Start of DATA PROVIDED

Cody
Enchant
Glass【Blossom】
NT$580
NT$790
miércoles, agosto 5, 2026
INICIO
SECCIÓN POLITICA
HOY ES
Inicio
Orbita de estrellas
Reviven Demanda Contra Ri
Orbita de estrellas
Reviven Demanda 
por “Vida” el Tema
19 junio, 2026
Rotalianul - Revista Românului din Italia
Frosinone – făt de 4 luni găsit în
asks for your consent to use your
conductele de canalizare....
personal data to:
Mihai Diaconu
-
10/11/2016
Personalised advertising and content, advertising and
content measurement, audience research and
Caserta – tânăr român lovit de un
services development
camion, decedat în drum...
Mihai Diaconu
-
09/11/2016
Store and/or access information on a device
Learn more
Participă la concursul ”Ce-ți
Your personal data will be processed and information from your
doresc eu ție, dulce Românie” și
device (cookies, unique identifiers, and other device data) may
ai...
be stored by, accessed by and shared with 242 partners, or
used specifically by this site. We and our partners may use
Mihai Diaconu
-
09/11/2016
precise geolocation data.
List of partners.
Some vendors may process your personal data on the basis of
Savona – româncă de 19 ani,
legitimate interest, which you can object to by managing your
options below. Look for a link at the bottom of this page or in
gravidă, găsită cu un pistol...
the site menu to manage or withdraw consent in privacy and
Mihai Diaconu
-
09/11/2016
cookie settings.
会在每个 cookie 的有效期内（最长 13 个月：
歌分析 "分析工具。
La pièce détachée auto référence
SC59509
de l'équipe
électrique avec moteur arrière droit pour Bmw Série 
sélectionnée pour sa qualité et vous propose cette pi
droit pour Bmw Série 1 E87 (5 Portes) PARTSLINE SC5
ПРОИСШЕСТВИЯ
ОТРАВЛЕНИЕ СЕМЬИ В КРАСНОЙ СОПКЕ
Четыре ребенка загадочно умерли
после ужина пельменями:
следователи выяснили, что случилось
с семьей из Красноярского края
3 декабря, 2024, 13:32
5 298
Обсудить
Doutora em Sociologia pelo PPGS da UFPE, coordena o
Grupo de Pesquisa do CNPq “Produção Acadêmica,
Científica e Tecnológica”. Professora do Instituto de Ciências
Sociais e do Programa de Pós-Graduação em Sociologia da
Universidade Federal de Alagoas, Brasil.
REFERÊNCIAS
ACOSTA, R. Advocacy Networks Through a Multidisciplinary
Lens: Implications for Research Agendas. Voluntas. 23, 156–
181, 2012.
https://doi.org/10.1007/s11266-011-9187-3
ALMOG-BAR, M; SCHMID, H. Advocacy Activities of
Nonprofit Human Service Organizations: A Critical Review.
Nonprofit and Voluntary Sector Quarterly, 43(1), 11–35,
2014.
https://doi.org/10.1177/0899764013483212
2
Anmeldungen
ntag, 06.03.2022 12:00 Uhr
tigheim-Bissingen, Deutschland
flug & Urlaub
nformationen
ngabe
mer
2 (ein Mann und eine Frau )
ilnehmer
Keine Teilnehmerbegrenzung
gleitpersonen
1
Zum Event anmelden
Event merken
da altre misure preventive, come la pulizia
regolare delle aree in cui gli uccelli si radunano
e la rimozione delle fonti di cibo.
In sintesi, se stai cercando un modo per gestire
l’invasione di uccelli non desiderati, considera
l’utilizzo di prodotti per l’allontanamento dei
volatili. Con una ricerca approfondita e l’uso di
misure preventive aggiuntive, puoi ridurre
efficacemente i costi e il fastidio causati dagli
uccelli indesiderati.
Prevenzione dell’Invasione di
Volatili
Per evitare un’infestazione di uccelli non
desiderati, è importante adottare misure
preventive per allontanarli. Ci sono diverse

End of DATA PROVIDED

* REQUIRED ACTION
Copy the items word for word, from the very first line through the line containing "Rotalianul - Revista Românului din Italia", including both ends.

* RESPONSE AREA
Cody
Enchant
Glass【Blossom】
NT$580
NT$790
miércoles, agosto 5, 2026
INICIO
SECCIÓN POLITICA
HOY ES
Inicio
Orbita de estrellas
Reviven Demanda Contra Ri
Orbita de estrellas
Reviven Demanda 
por “Vida” el Tema
19 junio, 2026
Rotalianul - Revista Românului din Italia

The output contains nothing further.